The functionality comparison has produced a precise description of what features are implemented by any debugger (hence, for each language). From the description, it is easy to see that many features which should be implemented by any algorithmic debugger are only included in one of them. For instance, only the Mercury debugger is able to trace sub expressions, only Hat Delta implements the tree compression technique, only DDT has a GUI and only it allows the user to graphically explore the ET.

Another important conclusion is that none of the debuggers implements all the ET exploration strategies that appear in the literature. For instance, Hirunkitti's divide and query which is supposed to be the most efficient strategy has not been implemented yet.

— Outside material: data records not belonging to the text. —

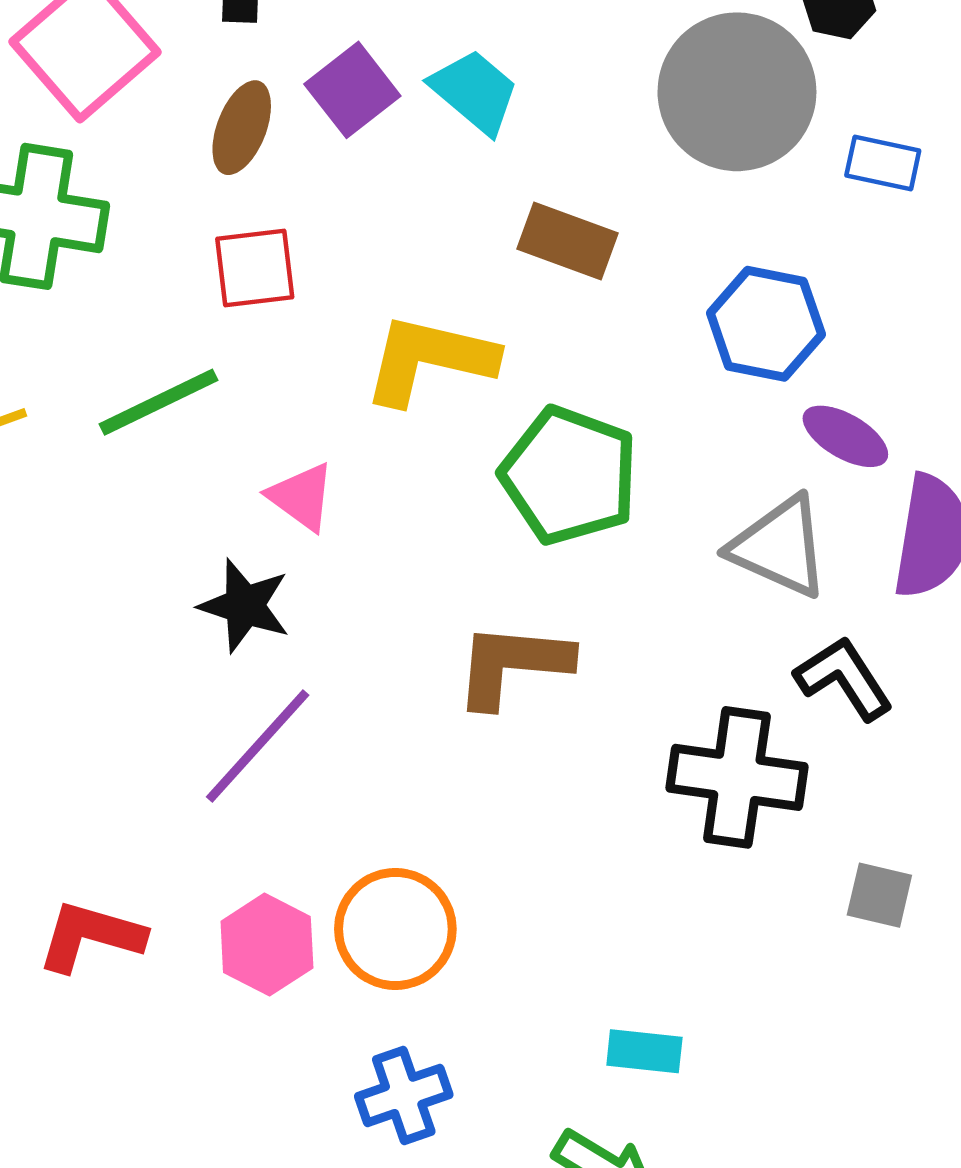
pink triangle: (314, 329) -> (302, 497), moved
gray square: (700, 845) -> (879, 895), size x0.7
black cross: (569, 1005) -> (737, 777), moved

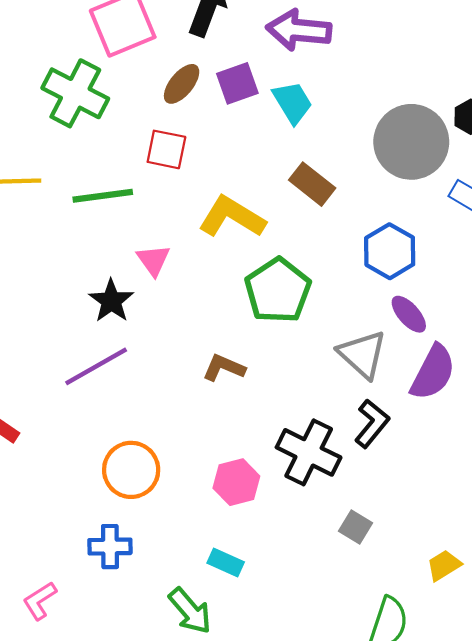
brown L-shape: (513, 665) -> (224, 368), size x0.7
black L-shape: (844, 678) -> (372, 423), turned 54
pink hexagon: (267, 945) -> (236, 482), moved

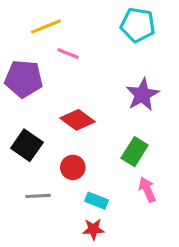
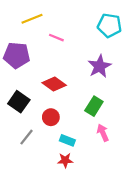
cyan pentagon: (138, 25) -> (109, 25), moved
pink line: (68, 53) -> (56, 38), moved
gray line: (38, 196) -> (27, 137), turned -49

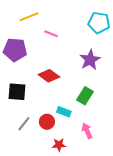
black square: (19, 102) -> (17, 92), turned -30
red circle: (51, 117) -> (47, 122), moved
pink arrow: (103, 133) -> (87, 131), moved
cyan rectangle: (67, 140) -> (64, 112), moved

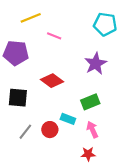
green rectangle: (85, 96) -> (90, 102), turned 36
pink arrow: (87, 131) -> (92, 130), moved
red star: (59, 145) -> (88, 154), moved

Regarding the efficiency comparative, the main conclusion is that the main problem of current algorithmic debuggers is not time but space. Their scalability is very low because they are out of memory with long running computations due to the huge growing rate of the ET. In this respect, the more scalable debugger of the four we compared are Hat Delta (i.e., it supported more debugging sessions than the others) and Buddha. In fact, Hat Delta was able to debug all the programs in our experiment. However, the Münster Curry Debugger presents the lower ET's growing rate. It is surprising that much of the debuggers use a file to store the ET, and no debugger uses a database. The use of a database would probably solve the problem of the ET's size. Another technology that is not currently used and needs to be further investigated is the use of a clustering mechanism to allow the debugger exploring (and loading) only the part of the ET (the cluster of nodes) needed at each stage of the debugging session. Currently, no algorithmic debugger uses this technology that could both speed up the debugging session and increase the scalability of the debuggers.

Despite the big amount of problems we have identified, we can also conclude that there is a continuous progression in the development of algorithmic debuggers. This can be easily checked by comparing the dates of the releases studied and their implemented features. Also by comparing different versions of the same debuggers (for instance, from Hat Detect to Hat Delta many new functionalities have been added such as tree compression and new search strategies).